My insides sour at the sound of my father’s voice. His Tom Ford cologne fills the small space and makes my stomach twist with revulsion.
“Your brother tells me you’re doing some solid grunt work,” he says with a smile in his voice.
My brother is lying. I’ve fucked up every job Hayes has given me. I’m slow, it takes me hours to do what another person could do in ten minutes, and when I ask questions, I never remember th
e answers.
I turn my head, crack an eye, and thank my mom for her outstanding genetics, which are responsible for the few inches of height I have on the man. “Don’t think I don’t see what you’re doing.”
He shoves his diamond-pinkie-ring-wearing hand into his slacks and smirks. “This should be enlightening.”
I push up off the wall and face him head-on. “You’re trying to make my life suck so I’ll quit and confirm that I really am the slacker loser you think I am.”
“Leopard can’t change its spots.”
“Huh…” I scratch my jaw. “If that were true, you’d still be a whoring old man sticking his dick into anything with a pulse.”
His cheeks flush red, and his jaw pulses. “Watch your mouth.”
Now it’s my turn to smirk.
“You’ll quit eventually, and when you do, you won’t see another penny from me.”
“If you want to get rid of me so badly, why even hire me?

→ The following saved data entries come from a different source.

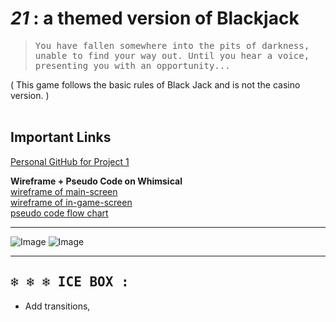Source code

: 
# *21* : a themed version of Blackjack
><samp>You have fallen somewhere into the pits of darkness, unable to find your way out. Until you hear a voice,
presenting you with an opportunity...</samp>

( This game follows the basic rules of Black Jack and is not the casino version. )<br><br>

## Important Links
[Personal GitHub for Project 1](https://github.com/akhthomas/PROJ1)

<b>Wireframe + Pseudo Code on Whimsical</b> <br>
[wireframe of main-screen](https://whimsical.com/21-main-screen-wireframe-5v5xLtBxbyz2ew6fwqsxPt@2Ux7TurymNGHvNSeN9pK)
<br>[wireframe of in-game-screen](https://whimsical.com/21-in-game-wireframe-GcL2bWqdPgiB3BKR9nLyrb@2Ux7TurymNKvwppvfPiF)
<br>[pseudo code flow chart](https://whimsical.com/pseudo-code-FrYTqLGT7PSieJP7n64S4L)
***
![Image](https://i.imgur.com/rOTcrFR.png)
![Image](https://i.imgur.com/KIyh4SG.png)
***
## <samp>&#10052; &#10052; &#10052; ICE BOX :</samp>
- Add transitions, 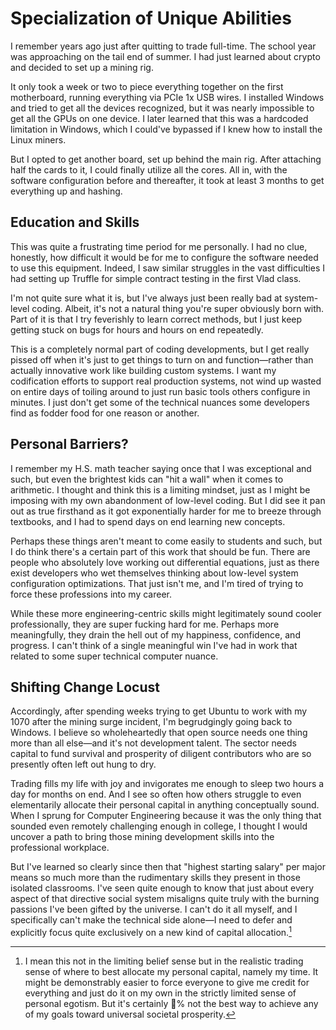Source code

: # Specialization of Unique Abilities

I remember years ago just after quitting to trade full-time. The school year was approaching on the tail end of summer. I had just learned about crypto and decided to set up a mining rig.

It only took a week or two to piece everything together on the first motherboard, running everything via PCIe 1x USB wires. I installed Windows and tried to get all the devices recognized, but it was nearly impossible to get all the GPUs on one device. I later learned that this was a hardcoded limitation in Windows, which I could've bypassed if I knew how to install the Linux miners.

But I opted to get another board, set up behind the main rig. After attaching half the cards to it, I could finally utilize all the cores. All in, with the software configuration before and thereafter, it took at least 3 months to get everything up and hashing.

## Education and Skills

This was quite a frustrating time period for me personally. I had no clue, honestly, how difficult it would be for me to configure the software needed to use this equipment. Indeed, I saw similar struggles in the vast difficulties I had setting up Truffle for simple contract testing in the first Vlad class.

I'm not quite sure what it is, but I've always just been really bad at system-level coding. Albeit, it's not a natural thing you're super obviously born with. Part of it is that I try feverishly to learn correct methods, but I just keep getting stuck on bugs for hours and hours on end repeatedly.

This is a completely normal part of coding developments, but I get really pissed off when it's just to get things to turn on and function—rather than actually innovative work like building custom systems. I want my codification efforts to support real production systems, not wind up wasted on entire days of toiling around to just run basic tools others configure in minutes. I just don't get some of the technical nuances some developers find as fodder food for one reason or another.

## Personal Barriers?

I remember my H.S. math teacher saying once that I was exceptional and such, but even the brightest kids can "hit a wall" when it comes to arithmetic. I thought and think this is a limiting mindset, just as I might be imposing with my own abandonment of low-level coding. But I did see it pan out as true firsthand as it got exponentially harder for me to breeze through textbooks, and I had to spend days on end learning new concepts.

Perhaps these things aren't meant to come easily to students and such, but I do think there's a certain part of this work that should be fun. There are people who absolutely love working out differential equations, just as there exist developers who wet themselves thinking about low-level system configuration optimizations. That just isn't me, and I'm tired of trying to force these professions into my career.

While these more engineering-centric skills might legitimately sound cooler professionally, they are super fucking hard for me. Perhaps more meaningfully, they drain the hell out of my happiness, confidence, and progress. I can't think of a single meaningful win I've had in work that related to some super technical computer nuance.

## Shifting Change Locust

Accordingly, after spending weeks trying to get Ubuntu to work with my 1070 after the mining surge incident, I'm begrudgingly going back to Windows. I believe so wholeheartedly that open source needs one thing more than all else—and it's not development talent. The sector needs capital to fund survival and prosperity of diligent contributors who are so presently often left out hung to dry.

Trading fills my life with joy and invigorates me enough to sleep two hours a day for months on end. And I see so often how others struggle to even elementarily allocate their personal capital in anything conceptually sound. When I sprung for Computer Engineering because it was the only thing that sounded even remotely challenging enough in college, I thought I would uncover a path to bring those mining development skills into the professional workplace.

But I've learned so clearly since then that "highest starting salary" per major means so much more than the rudimentary skills they present in those isolated classrooms. I've seen quite enough to know that just about every aspect of that directive social system misaligns quite truly with the burning passions I've been gifted by the universe. I can't do it all myself, and I specifically can't make the technical side alone—I need to defer and explicitly focus quite exclusively on a new kind of capital allocation.[^sm]

[^sm]: I mean this not in the limiting belief sense but in the realistic trading sense of where to best allocate my personal capital, namely my time. It might be demonstrably easier to force everyone to give me credit for everything and just do it on my own in the strictly limited sense of personal egotism. But it's certainly 💯% not the best way to achieve any of my goals toward universal societal prosperity.
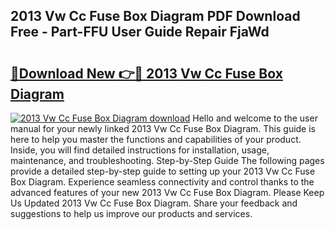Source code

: ## 2013 Vw Cc Fuse Box Diagram PDF Download Free - Part-FFU User Guide Repair FjaWd

# <h2><a href="http://dfo2bbm.blite.top/?on=2013+Vw+Cc+Fuse+Box+Diagram">🔗Download New 👉🔴 2013 Vw Cc Fuse Box Diagram</a></h2>

[![2013 Vw Cc Fuse Box Diagram download](https://i.imgur.com/lujVjoI.png)](http://dfo2bbm.blite.top/?on=2013+Vw+Cc+Fuse+Box+Diagram)
Hello and welcome to the user manual for your newly linked 2013 Vw Cc Fuse Box Diagram. This guide is here to help you master the functions and capabilities of your product. Inside, you will find detailed instructions for installation, usage, maintenance, and troubleshooting. Step-by-Step Guide The following pages provide a detailed step-by-step guide to setting up your 2013 Vw Cc Fuse Box Diagram. Experience seamless connectivity and control thanks to the advanced features of your new 2013 Vw Cc Fuse Box Diagram. Please Keep Us Updated 2013 Vw Cc Fuse Box Diagram. Share your feedback and suggestions to help us improve our products and services.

Why not just cut me off? Send me back to France?”
The elevator stops and pings as the doors slide open. “Because I promised your mother that I’d get you out of her house and keep you out.”
His parting words leave a nasty sting that I refuse to dwell on. This game of passive-aggressive jabs has been going on since I became aware of him as my biological father.
We find new ways to hurt each other. New ways to insult and inflict pain.
Our mutual contempt is our only father–son connection. Baseball and fishing trips be damned.
Gabriella
I don’t know if it’s something in the air or if Mercury’s in retrograde, but the last twenty-four hours at work have been nonstop. A wave of patient intakes would’ve been an issue if we hadn’t also had a wave of patients passing as if they all agreed to give up the ghost at the same time. We were turning rooms quicker than a motel that rents by the hour. And to make matters worse, we had a nursing assistant call in sick, so I stayed and helped out, with only an hour-long nap in the breakroom to sustain me.
Exhausted to the point of deliriousness, I’m finally free to go home. As I drag the last bag of trash into the alley to toss it into the dumpster, the afternoon warmth ripens the scent. I hold my breath and fling the bag as hard as I can up and over, only to have it snag on a rust-eaten corner. Paper cups, plastic utensils, and uneaten food spill onto my feet. I manage to push the rest of the bag in and then drop to a squat and use my fingers like pinchers to clean up the mess.